> [To do]: All records that follow are to be output exactly.

> [Records provided]:
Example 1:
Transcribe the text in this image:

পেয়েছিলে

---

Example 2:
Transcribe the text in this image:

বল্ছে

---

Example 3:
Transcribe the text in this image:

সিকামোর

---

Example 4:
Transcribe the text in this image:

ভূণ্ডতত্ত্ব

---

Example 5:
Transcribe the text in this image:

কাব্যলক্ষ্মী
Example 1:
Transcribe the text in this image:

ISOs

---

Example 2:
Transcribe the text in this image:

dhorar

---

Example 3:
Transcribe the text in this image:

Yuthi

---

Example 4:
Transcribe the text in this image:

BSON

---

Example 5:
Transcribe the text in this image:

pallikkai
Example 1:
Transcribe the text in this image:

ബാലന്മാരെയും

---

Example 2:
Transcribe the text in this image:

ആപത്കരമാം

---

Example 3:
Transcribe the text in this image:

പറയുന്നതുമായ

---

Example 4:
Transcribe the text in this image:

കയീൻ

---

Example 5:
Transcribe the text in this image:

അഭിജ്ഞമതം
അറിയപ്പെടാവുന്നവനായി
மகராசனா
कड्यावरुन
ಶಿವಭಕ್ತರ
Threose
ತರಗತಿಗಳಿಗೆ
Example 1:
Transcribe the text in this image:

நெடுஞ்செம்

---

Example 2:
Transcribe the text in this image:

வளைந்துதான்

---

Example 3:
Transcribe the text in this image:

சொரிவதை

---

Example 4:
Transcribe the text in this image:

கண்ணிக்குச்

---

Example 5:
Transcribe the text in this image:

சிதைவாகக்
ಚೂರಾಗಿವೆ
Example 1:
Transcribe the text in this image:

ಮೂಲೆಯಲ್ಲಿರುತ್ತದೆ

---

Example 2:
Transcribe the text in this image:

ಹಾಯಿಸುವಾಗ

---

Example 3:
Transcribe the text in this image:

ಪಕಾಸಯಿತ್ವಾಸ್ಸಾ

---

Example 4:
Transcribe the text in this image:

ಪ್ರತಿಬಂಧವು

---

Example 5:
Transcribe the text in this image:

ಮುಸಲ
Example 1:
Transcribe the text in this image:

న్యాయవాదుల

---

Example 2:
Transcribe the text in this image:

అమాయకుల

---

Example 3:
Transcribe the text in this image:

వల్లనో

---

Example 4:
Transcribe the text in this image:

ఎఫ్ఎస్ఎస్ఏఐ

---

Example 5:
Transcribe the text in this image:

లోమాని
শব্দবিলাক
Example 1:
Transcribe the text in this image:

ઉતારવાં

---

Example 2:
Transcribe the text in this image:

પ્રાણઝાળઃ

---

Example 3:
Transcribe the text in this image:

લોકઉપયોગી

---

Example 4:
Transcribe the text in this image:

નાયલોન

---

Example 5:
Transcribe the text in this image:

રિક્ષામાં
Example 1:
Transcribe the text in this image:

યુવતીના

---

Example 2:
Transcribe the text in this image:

> [Answer box]:
Example 1:
Transcribe the text in this image:

পেয়েছিলে

---

Example 2:
Transcribe the text in this image:

বল্ছে

---

Example 3:
Transcribe the text in this image:

সিকামোর

---

Example 4:
Transcribe the text in this image:

ভূণ্ডতত্ত্ব

---

Example 5:
Transcribe the text in this image:

কাব্যলক্ষ্মী
Example 1:
Transcribe the text in this image:

ISOs

---

Example 2:
Transcribe the text in this image:

dhorar

---

Example 3:
Transcribe the text in this image:

Yuthi

---

Example 4:
Transcribe the text in this image:

BSON

---

Example 5:
Transcribe the text in this image:

pallikkai
Example 1:
Transcribe the text in this image:

ബാലന്മാരെയും

---

Example 2:
Transcribe the text in this image:

ആപത്കരമാം

---

Example 3:
Transcribe the text in this image:

പറയുന്നതുമായ

---

Example 4:
Transcribe the text in this image:

കയീൻ

---

Example 5:
Transcribe the text in this image:

അഭിജ്ഞമതം
അറിയപ്പെടാവുന്നവനായി
மகராசனா
कड्यावरुन
ಶಿವಭಕ್ತರ
Threose
ತರಗತಿಗಳಿಗೆ
Example 1:
Transcribe the text in this image:

நெடுஞ்செம்

---

Example 2:
Transcribe the text in this image:

வளைந்துதான்

---

Example 3:
Transcribe the text in this image:

சொரிவதை

---

Example 4:
Transcribe the text in this image:

கண்ணிக்குச்

---

Example 5:
Transcribe the text in this image:

சிதைவாகக்
ಚೂರಾಗಿವೆ
Example 1:
Transcribe the text in this image:

ಮೂಲೆಯಲ್ಲಿರುತ್ತದೆ

---

Example 2:
Transcribe the text in this image:

ಹಾಯಿಸುವಾಗ

---

Example 3:
Transcribe the text in this image:

ಪಕಾಸಯಿತ್ವಾಸ್ಸಾ

---

Example 4:
Transcribe the text in this image:

ಪ್ರತಿಬಂಧವು

---

Example 5:
Transcribe the text in this image:

ಮುಸಲ
Example 1:
Transcribe the text in this image:

న్యాయవాదుల

---

Example 2:
Transcribe the text in this image:

అమాయకుల

---

Example 3:
Transcribe the text in this image:

వల్లనో

---

Example 4:
Transcribe the text in this image:

ఎఫ్ఎస్ఎస్ఏఐ

---

Example 5:
Transcribe the text in this image:

లోమాని
শব্দবিলাক
Example 1:
Transcribe the text in this image:

ઉતારવાં

---

Example 2:
Transcribe the text in this image:

પ્રાણઝાળઃ

---

Example 3:
Transcribe the text in this image:

લોકઉપયોગી

---

Example 4:
Transcribe the text in this image:

નાયલોન

---

Example 5:
Transcribe the text in this image:

રિક્ષામાં
Example 1:
Transcribe the text in this image:

યુવતીના

---

Example 2:
Transcribe the text in this image:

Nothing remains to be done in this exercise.